Grief today is best illustrated by that Pink Floyd lyric, “So you think you can tell, blue skies from pain?” Some of my happiness and sadness are interwoven on one plane now— like when I catch a glimpse of my son’s face and fleetingly see a resemblance to my dad, and my heart is simultaneously jolted with both immense joy and heavy heartache. Harder still is the realization that every year I age puts more distance between the daughter I was with him and the life I have embraced without him, and that growth brings me equal parts pride and devastation.
So many milestones have come and gone now without him, but I never fail to be ensnared by the grief of missing him when a momentous occasion occurs—my wedding day, when our children were born, or just recently, when I turned thirty. It turns out you’re never too old to need your dad or to endlessly wish he was still by your side. And so, grief today is the double-edged sword, the rite of passage, or the price I pay for growing up, for my memory fading, and for moving on.
After years of feeling tormented and domineered by grief, it took me a long time to understand what grief really is at its core. I used to think of it like an obstacle or a storm—an emotional force I was helplessly at the mercy of, but one that I could potentially outlast if I just had enough fortitude.
It wasn’t until I reread a quote my precious sister-in-law had printed underneath my dad’s picture at his memorial that I began to understand:
“When you are sorrowful, look again in your heart, and you shall see that in truth you are weeping for that which has been your delight.” -Kahlil Gibran.
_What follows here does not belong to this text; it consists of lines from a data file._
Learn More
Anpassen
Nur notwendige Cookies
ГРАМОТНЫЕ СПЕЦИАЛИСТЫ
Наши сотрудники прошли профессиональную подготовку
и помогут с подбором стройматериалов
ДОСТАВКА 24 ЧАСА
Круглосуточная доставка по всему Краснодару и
The profundity of that quote grows every year I read it.
We grieve for what we love, isn’t that what he’s saying? So by that definition, it’s impossible for grief to be coined as the antithetical to love, right? That is reserved for hate and indifference, and my God, grief is anything but indifferent.
And wouldn’t it be too simple to say (even though I’ve heard it described this way over and over) that grief is lost-love? Reasonably, wouldn’t it cease to exist the second love disappeared?
So then, is grief just an emotional way to cope with love?
Or is grief a way for us to love what’s lost? Another facet of love, perhaps?
Meaning that grief, at its core, is just love?
It makes sense, then, how I knew in the deepest caverns of rock bottom that I could never outlast grief. I will never stop loving my dad for as long as I draw breath, and therefore grief will always exist as the present form of that love. When I feel overtaken by the insurmountable nature of grief, I try to look deeper and understand how powerful my love is, how many forms it can exist as, and like Khalil says, “that in truth I am weeping for that which was my delight.”
It doesn’t always make it easier. In fact, it rarely does—nothing short of turning the clock backward could do that—but knowing grief is just love by a different name, like a venerable old friend that still comes around from time to time, brings me peace where there once only stood hopelessness to withstand the perennial process.